The diagrams are not an exact match, but gets close surprisingly fast. I found adding depth (heads) and configuring same kind of elements together as a whole more convenient than how I would’ve done it in inkscape.

LLVM Module

I have been trying to read up on compilers space. Sometime back, while reading LLVM, watching videos and implementing parts of Kaleidoscope, the toy compiler, I went on a detour to experiment with a chalk-diagram for a slide I encountered from an LLVM Talk: 2019 EuroLLVM Developers’ Meeting: V. Bridgers & F. Piovezan “LLVM IR Tutorial - Phis, GEPs …”

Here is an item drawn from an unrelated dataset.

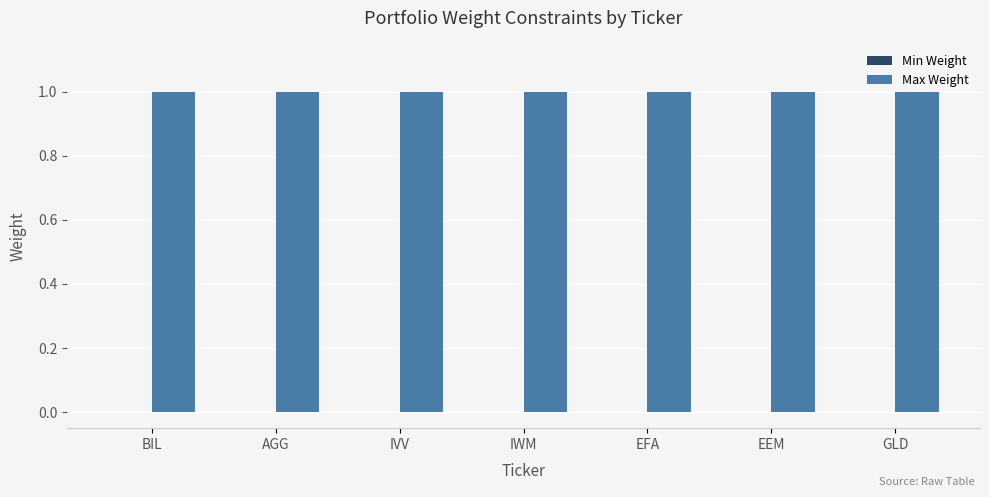

Which category has the highest value in the Min Weight series?

BIL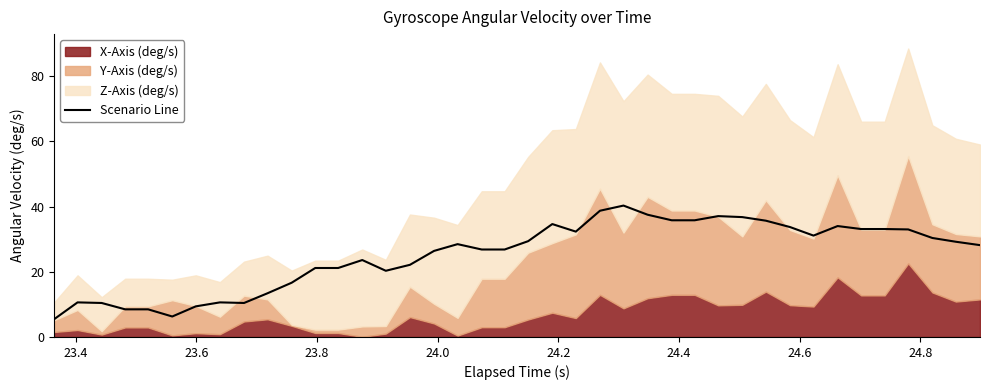

What is the lowest value of the Scenario Line series?

5.4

Colors could’ve been better, but I did manage to render this fast, which got me hooked on chalk in the first place. Now that we’re here on a bigger blogpost, sharing the origin story seems nice.

Torch MLIR

I found this diagram while reading up on torch-mlir. Few more elements - dashed lines, aligned text on both sides. An attempt to replicate using chalk-diagrams got me as far as below:

Concluding thoughts

For those who want to take a further dive - please find the source at jerinphilip/chalk-gallery. The source is not in the best of states - I’m learning a new library, so best-practices are still iterations away. Excuse the poor quality, I will not let perfect be the enemy of publishing. I will keep the etudes section of this post a live document, and update it with future rendering practices.

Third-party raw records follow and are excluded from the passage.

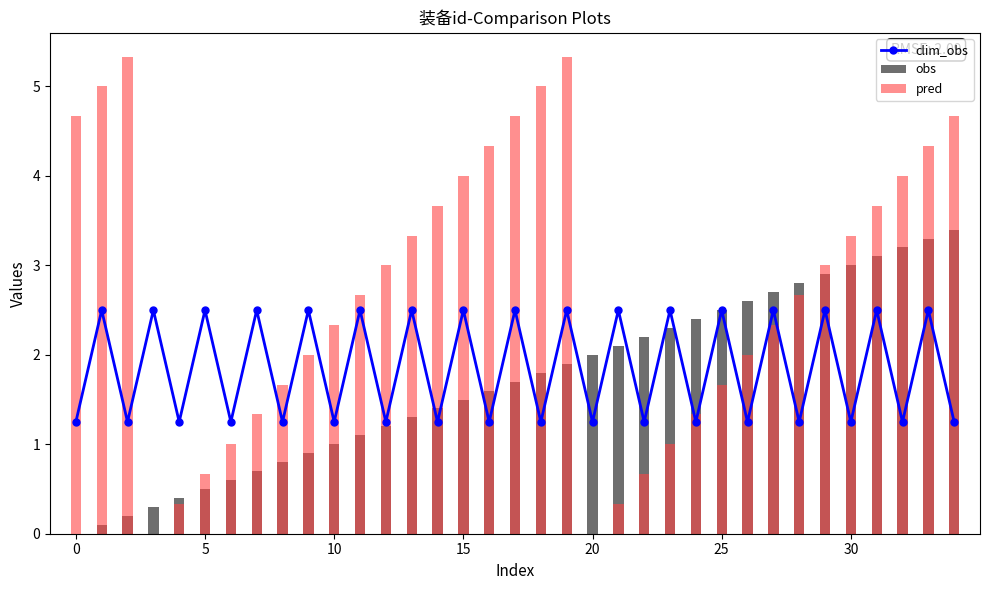

Between 12 and 27, which is larger?

27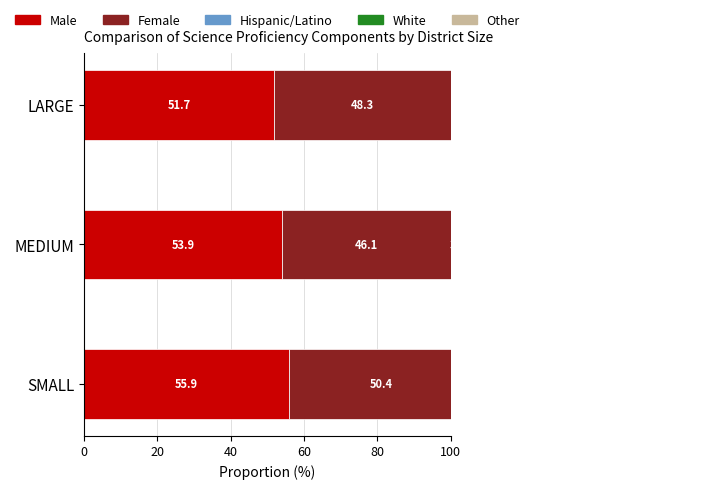

List the series in order of their peak value, lowest first.

Other, Hispanic/Latino, Female, Male, White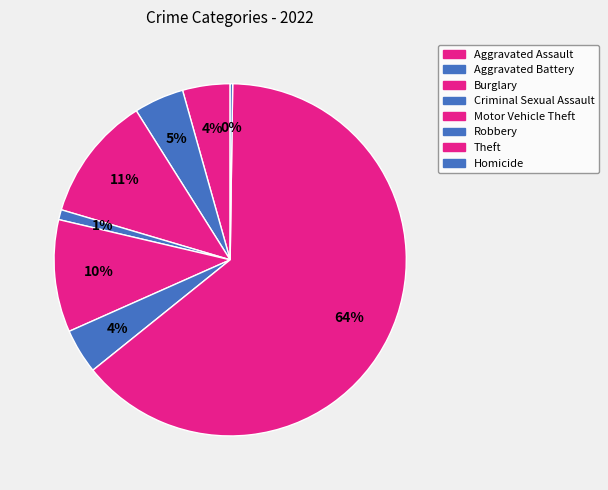

What is the largest slice in the pie chart?

Theft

I think the Kolgomorov complexity for an output diagram like the ones above (which are created using repetition) will be minimal in a programming language - in this case, Python. It’s going to be better than SVG, and therefore using inkscape. The reasoning that follows is that I will be more productive and better equipped here in comparison to inkscape, once I get past the learning curve.

Expect more additions and cleanups to jerinphilip/chalk-gallery along with more posts in this blog coming ahead!

References

Imperative vs Declarative drawing API

Young Jin Kim, Marcin Junczys-Dowmunt, Hany Hassan Awadalla, Alham Fikri Aji, Kenneth Heafield, Roman Grundkiewicz, and Nikolay Bogoychev. 2019. From research to production and back: Ludicrously fast neural machine translation. In Proceedings of the 3rd workshop on neural generation and translation, pages 280–288.

Ashish Vaswani, Noam Shazeer, Niki Parmar, Jakob Uszkoreit, Llion Jones, Aidan N Gomez, Łukasz Kaiser, and Illia Polosukhin. 2017. Attention is all you need. In Advances in neural information processing systems, pages 5998–6008.